→ **Task**:
Reproduce word for word the passage of the meteoroid wreck article from "Uniformitarianism succeeded in" to "the Carolina Bays.".

→ **Text**:
====
A NICKEL PICKLE
The Problems of Building High-Tech From a Meteoroid Wreck
by Bob Kobres
Part D
From the original on Bob Kobres’ site here.
Uniformitarianism succeeded in displacing catastrophism as the acceptable approach to unraveling Earth’s past, largely because slow moving glaciers better explained the presence of displaced boulders. Catastrophists had surmised that these large rocks were washed to where they were found during a great flood which, they believed, was brought about by the close approach or impact of a comet. Though this is a vast over simplification of the contest which took place between these two schools of thought, it serves to show why true blue uniformists have had trouble accepting evidence of catastrophic floods or impacts. A pertinent example of what happens when scientists reject a hypothesis on the basis of prior assumption rather than evidence is provided by the Spokane flood controversy–a debate which closely parallels the controversy over the origin of the Carolina Bays.
Geologist J. Harlen Bretz began his study of the peculiar geomorphic features found on the Columbia Plateau of eastern Washington in the summer of 1922. By 1932 he had become a “heretic” in the minds of many fellow geologists, for Bretz contended that the features which he called, collectively, the Channeled Scabland, were created by catastrophic floods. Judging his research completed, Bretz simply stepped out of the controversy his decade of work engendered and went on to other problems, advising his colleagues that only field evidence could, or should, decide the issue.
====
→ **Stored data**:
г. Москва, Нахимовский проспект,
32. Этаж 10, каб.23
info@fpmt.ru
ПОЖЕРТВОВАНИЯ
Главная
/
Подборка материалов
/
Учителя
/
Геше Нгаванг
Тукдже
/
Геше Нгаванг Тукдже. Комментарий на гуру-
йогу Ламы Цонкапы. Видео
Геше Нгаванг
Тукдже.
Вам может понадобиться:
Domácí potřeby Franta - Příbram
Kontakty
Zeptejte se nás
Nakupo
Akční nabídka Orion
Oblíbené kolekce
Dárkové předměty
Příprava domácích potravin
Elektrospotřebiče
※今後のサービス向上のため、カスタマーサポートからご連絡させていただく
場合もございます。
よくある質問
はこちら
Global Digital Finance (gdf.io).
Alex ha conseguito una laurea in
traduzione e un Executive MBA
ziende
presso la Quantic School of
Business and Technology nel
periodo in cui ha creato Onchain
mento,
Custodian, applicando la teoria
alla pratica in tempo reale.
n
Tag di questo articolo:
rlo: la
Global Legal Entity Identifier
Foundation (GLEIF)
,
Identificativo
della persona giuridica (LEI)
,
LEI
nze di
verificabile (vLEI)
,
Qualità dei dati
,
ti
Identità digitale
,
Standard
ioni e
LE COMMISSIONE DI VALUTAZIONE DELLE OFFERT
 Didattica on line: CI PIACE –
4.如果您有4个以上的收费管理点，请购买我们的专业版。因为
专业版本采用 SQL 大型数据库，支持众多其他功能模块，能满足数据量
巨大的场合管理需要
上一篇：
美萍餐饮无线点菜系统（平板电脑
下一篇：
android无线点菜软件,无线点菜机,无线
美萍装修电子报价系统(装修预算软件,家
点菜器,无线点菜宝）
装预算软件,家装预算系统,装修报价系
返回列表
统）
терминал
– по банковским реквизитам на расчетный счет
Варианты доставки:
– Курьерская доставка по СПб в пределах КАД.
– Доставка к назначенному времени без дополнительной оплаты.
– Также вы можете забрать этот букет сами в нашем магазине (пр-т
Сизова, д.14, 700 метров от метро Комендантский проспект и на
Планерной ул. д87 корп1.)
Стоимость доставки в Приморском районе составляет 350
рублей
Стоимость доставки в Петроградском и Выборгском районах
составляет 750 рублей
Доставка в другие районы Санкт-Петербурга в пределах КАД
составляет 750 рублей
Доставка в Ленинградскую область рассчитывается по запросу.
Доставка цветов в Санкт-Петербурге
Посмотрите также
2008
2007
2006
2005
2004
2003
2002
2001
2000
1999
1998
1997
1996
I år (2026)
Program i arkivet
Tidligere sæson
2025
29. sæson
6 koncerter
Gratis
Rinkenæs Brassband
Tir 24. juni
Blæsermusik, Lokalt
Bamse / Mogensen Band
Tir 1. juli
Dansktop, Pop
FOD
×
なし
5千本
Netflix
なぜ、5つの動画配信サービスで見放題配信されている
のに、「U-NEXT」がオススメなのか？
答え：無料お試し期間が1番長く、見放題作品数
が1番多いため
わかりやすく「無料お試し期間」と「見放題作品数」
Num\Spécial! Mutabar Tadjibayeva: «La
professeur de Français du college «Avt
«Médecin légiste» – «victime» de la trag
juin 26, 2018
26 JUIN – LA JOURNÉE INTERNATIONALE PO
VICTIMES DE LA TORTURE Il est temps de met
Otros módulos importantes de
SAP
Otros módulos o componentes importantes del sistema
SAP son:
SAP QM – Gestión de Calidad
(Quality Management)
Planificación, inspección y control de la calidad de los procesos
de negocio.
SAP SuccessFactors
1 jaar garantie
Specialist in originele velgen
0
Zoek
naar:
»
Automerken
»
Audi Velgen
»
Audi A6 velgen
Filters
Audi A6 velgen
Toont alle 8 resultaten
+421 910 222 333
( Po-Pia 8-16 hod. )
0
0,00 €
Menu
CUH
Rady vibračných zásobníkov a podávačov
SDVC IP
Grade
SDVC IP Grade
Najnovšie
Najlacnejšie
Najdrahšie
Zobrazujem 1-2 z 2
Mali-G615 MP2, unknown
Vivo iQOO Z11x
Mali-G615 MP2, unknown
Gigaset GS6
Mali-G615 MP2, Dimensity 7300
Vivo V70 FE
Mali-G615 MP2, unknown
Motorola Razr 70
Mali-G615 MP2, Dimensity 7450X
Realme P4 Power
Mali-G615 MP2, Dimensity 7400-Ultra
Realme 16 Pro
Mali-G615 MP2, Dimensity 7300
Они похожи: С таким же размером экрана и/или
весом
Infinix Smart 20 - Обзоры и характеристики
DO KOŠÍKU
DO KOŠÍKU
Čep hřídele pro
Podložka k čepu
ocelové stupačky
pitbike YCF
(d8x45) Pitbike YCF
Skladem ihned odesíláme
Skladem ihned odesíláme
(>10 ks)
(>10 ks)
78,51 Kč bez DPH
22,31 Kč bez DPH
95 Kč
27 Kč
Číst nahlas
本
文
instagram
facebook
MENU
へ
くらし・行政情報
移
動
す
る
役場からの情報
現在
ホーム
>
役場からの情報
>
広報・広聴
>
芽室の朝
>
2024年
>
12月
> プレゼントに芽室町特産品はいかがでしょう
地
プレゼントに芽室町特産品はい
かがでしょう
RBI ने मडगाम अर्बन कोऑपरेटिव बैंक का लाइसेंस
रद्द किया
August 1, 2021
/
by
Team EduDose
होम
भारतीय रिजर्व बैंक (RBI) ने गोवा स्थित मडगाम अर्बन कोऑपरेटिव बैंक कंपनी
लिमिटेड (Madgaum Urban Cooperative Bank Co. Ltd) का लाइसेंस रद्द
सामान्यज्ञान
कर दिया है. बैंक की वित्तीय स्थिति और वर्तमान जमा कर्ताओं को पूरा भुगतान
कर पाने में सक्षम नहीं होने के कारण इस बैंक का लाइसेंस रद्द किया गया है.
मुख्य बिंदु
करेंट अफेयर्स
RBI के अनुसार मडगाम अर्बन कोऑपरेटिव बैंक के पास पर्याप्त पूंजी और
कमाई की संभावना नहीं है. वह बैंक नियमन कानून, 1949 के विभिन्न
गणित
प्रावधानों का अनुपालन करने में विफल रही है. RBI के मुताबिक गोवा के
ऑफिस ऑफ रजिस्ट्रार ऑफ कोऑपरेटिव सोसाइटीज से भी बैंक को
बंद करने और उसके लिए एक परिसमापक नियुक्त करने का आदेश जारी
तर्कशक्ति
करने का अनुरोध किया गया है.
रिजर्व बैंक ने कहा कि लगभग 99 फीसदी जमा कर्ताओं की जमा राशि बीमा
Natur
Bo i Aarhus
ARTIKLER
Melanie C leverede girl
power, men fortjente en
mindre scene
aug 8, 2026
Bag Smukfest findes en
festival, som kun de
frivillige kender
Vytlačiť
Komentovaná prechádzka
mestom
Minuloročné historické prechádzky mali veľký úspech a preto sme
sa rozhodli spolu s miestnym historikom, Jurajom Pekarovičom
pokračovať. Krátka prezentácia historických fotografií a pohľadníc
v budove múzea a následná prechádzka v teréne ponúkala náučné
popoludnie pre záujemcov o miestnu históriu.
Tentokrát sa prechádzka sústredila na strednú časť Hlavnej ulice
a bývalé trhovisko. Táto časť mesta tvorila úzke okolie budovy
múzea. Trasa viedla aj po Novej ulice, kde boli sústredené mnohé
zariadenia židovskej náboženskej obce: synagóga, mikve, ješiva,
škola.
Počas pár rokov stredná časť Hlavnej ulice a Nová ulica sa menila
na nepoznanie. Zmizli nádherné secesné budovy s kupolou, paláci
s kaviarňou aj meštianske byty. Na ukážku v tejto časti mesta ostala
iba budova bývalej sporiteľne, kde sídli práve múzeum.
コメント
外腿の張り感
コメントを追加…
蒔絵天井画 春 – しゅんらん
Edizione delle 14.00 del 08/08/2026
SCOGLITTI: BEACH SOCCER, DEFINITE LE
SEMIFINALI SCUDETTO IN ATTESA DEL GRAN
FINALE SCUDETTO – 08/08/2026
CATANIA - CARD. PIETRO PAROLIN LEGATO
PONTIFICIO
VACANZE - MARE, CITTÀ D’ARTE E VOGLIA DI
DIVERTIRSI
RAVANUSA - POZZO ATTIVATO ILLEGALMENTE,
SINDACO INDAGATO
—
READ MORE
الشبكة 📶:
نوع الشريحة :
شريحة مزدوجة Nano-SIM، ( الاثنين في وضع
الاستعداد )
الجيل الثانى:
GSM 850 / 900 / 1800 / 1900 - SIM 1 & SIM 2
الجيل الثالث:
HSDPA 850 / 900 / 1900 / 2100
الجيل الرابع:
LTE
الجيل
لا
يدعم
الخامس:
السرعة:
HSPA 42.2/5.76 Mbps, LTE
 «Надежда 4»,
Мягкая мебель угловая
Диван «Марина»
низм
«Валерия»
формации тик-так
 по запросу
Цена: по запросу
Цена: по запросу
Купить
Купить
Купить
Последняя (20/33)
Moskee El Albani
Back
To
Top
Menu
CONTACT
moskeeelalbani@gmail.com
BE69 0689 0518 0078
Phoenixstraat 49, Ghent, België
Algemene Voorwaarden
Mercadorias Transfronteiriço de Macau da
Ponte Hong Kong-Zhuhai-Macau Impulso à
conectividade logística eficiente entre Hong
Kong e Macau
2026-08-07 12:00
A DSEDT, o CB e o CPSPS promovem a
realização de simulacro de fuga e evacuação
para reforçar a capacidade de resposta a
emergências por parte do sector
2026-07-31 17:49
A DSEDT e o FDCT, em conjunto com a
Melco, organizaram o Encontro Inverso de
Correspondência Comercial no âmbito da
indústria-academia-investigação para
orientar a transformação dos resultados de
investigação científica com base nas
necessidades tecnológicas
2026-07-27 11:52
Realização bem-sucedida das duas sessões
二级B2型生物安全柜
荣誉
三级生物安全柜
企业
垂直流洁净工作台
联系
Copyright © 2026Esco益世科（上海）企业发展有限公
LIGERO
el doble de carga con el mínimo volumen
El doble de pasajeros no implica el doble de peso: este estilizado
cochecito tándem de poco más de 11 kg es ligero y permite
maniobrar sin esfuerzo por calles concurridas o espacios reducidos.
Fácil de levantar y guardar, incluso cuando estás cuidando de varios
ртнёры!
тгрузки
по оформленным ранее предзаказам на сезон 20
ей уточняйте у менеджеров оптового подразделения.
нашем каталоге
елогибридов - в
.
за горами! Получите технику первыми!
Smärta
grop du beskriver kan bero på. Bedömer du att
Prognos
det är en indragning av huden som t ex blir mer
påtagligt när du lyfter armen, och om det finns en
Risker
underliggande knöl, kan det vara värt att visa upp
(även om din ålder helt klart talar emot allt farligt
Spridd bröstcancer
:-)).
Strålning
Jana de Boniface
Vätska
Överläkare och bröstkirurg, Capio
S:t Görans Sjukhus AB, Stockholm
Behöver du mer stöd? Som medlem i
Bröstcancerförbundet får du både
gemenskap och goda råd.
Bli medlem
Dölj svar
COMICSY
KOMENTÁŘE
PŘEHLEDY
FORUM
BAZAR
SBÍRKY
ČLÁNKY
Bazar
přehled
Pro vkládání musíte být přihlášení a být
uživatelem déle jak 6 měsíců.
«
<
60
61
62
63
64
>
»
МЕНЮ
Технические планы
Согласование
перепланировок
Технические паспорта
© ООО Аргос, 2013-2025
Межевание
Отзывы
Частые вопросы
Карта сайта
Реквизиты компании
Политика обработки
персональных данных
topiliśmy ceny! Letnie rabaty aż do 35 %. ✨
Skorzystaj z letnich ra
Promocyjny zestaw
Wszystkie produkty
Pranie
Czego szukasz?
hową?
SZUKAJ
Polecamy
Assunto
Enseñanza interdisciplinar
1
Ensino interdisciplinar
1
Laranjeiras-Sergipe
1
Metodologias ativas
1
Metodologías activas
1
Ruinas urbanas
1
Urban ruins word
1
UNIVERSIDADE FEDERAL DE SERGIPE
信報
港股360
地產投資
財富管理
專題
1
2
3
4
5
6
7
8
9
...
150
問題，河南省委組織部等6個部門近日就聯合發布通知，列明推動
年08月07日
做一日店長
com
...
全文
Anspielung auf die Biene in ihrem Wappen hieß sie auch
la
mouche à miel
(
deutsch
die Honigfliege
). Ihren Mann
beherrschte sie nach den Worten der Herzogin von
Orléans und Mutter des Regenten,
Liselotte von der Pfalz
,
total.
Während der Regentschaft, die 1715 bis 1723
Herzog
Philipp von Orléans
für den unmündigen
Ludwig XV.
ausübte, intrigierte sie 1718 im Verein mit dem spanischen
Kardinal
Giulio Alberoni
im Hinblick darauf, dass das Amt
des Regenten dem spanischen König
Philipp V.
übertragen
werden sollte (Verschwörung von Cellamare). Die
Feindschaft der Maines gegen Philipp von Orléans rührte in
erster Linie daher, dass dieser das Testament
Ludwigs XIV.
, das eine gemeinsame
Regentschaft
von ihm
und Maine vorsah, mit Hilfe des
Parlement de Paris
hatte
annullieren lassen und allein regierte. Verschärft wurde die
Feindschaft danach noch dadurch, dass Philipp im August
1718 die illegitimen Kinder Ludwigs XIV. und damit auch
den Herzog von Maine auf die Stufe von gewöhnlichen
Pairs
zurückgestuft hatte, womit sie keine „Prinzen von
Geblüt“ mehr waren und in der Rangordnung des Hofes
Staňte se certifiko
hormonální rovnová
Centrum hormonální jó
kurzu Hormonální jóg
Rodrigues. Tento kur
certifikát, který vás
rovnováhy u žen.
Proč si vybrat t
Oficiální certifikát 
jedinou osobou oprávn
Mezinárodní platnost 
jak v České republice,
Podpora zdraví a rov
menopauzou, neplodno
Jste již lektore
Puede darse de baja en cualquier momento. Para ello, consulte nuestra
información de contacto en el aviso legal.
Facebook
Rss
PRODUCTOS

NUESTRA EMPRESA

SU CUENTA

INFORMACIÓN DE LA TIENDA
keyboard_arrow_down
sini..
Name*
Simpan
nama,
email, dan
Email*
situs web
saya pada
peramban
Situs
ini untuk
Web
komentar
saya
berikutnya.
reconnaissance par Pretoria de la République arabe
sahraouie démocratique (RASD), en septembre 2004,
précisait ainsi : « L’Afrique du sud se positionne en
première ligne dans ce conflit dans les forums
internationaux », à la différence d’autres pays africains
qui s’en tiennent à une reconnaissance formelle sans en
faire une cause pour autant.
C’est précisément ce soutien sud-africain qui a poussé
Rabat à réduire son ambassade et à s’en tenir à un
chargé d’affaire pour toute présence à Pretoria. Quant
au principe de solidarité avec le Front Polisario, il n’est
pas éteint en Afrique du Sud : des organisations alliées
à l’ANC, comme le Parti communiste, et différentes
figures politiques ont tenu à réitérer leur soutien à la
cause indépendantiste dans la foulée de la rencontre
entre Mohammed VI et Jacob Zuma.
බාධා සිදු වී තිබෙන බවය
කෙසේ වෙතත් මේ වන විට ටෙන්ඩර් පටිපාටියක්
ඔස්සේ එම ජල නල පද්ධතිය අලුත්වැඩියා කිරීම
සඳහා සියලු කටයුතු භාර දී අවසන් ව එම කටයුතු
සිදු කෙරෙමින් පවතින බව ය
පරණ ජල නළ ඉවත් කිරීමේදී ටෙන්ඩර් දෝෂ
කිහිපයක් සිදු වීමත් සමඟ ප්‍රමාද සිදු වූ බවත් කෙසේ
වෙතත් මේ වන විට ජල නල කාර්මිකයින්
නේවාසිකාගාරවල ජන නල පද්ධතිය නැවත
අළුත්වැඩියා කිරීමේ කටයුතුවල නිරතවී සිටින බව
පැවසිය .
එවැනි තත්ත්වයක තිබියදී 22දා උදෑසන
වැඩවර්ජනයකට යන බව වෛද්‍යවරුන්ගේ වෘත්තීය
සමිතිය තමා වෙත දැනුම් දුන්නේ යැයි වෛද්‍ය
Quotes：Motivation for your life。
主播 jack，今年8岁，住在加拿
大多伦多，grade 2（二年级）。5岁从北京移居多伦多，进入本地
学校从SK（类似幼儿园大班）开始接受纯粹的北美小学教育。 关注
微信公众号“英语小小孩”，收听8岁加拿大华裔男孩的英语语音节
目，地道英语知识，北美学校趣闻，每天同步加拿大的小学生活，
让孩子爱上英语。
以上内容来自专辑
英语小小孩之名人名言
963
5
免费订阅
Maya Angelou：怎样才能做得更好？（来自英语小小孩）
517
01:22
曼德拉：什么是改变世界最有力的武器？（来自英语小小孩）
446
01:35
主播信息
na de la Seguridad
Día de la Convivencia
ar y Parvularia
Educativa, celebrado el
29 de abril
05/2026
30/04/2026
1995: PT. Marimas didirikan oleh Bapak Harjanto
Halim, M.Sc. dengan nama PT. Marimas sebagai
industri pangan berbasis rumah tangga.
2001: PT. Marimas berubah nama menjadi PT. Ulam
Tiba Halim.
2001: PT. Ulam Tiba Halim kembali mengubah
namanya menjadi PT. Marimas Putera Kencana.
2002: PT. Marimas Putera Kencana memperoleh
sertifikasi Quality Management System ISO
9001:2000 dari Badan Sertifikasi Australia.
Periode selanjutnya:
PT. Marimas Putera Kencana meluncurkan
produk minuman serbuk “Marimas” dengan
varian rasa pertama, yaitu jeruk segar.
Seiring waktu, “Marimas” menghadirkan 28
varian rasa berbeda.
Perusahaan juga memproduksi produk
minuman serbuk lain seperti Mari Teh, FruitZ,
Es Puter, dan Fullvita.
====
→ **Exercise solution**:
Uniformitarianism succeeded in displacing catastrophism as the acceptable approach to unraveling Earth’s past, largely because slow moving glaciers better explained the presence of displaced boulders. Catastrophists had surmised that these large rocks were washed to where they were found during a great flood which, they believed, was brought about by the close approach or impact of a comet. Though this is a vast over simplification of the contest which took place between these two schools of thought, it serves to show why true blue uniformists have had trouble accepting evidence of catastrophic floods or impacts. A pertinent example of what happens when scientists reject a hypothesis on the basis of prior assumption rather than evidence is provided by the Spokane flood controversy–a debate which closely parallels the controversy over the origin of the Carolina Bays.